_GOALS_
1. Using the Dudley Senanayake appreciation, decide whether each statement agrees with the text. Answer yes or no for each and quote the deciding words. (a) Dudley Senanayake wished to retire from politics and enter the Sangha. (b) As a child, he received his religious training under Kalukondayawe Pannasekera Maha Nayake Thera. (c) The appreciation had first been published seven years before this reprinting.
2. According to the Dudley Senanayake appreciation, what three things did he stand for by the light of his own political vision?
** start SUPPLIED PASSAGE **
Dudley Senanayake - the reluctant politician
M. B. DASSANAYAKE
Premier Dudley Senanayake’s 36th death
anniversary falls today. Reproduced below is an appreciation that we
published seven years ago in view of its topicality.
‘Dudley’ the second Prime Minister of Sri Lanka died on April 13,
1975, after a brief illness and was laid to rest on April 21, 1973.
Dudley Senanayake was a man for all seasons, even homage to him like
reminds us sadly that we ourselves are a Nation only seasonally; always
in the winter of some personal tragedy.
On April 13, 1973, we lost a great leader, guide and philosopher.
During the long years I knew him, I found him a fully integrated
personality. There was no conflict in his spiritual and political
values.
Dudley - a dedicated man -File photo |
History stands between man and oblivion. And history is no cold
marble slab carved with fine, decorative lettering. It lives and moves.
History is composed as much by what a leader had given to his people as
what the generation make of what is given. In the end, all our greatest
leaders have stood for few essential things, although each one of them
may have emphasised one at the expense of the other, although each left
the struggle unfinished.
Dudley Senanayake, by the light of his own political vision, stood
for the unity of this country, for an open society and for the economic
emancipation. No monument to him can possibly be finer or more enduring
than our own renewed dedication to these ideals.
Those who knew him to be a deeply religious man. Certainly, not in
the conventional manner. He died without achieving one purpose in his
life. His desire was to retire from politics and enter the Sangha.
As a child he had his religious training under the great scholar
Palane Sir Vajiragnana Nayake Thera. In latter life he had read widely
books on Buddhism and Buddhist Philosophy. On one occasion he had
shocked Kalukondayawe Pannasekera Maha Nayake Thera.
The two of them were returning from a ceremony at a Buddhist Temple
and on the way they had entered into a discourse of Buddhism. On a later
date, the Nayake Thera had told a friend of Dudley, “If Dudley Hamu goes
on like this, we of the Buddhist clergy may have to stop giving sermons,
I am amazed at his knowledge of Buddhism and Buddhist philosophy”.
** end SUPPLIED PASSAGE **
** start DATA SECTION **
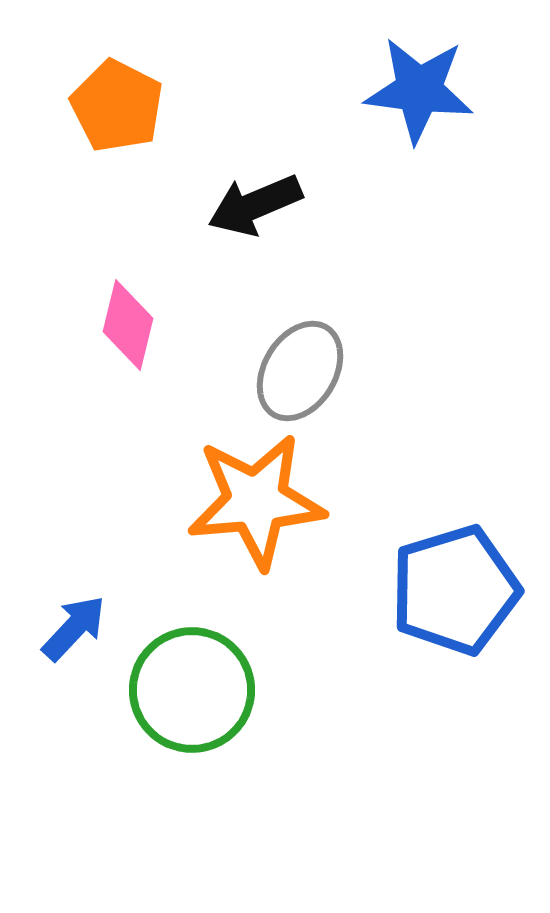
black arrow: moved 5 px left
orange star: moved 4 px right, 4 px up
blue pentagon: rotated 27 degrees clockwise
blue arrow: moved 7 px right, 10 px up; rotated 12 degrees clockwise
** end DATA SECTION **
_WORKED ANSWERS_
1.
(a) Yes: "His desire was to retire from politics and enter the Sangha."
(b) No: "As a child he had his religious training under the great scholar Palane Sir Vajiragnana Nayake Thera."
(c) Yes: "Reproduced below is an appreciation that we published seven years ago in view of its topicality."

2. He stood for the unity of the country, an open society, and economic emancipation.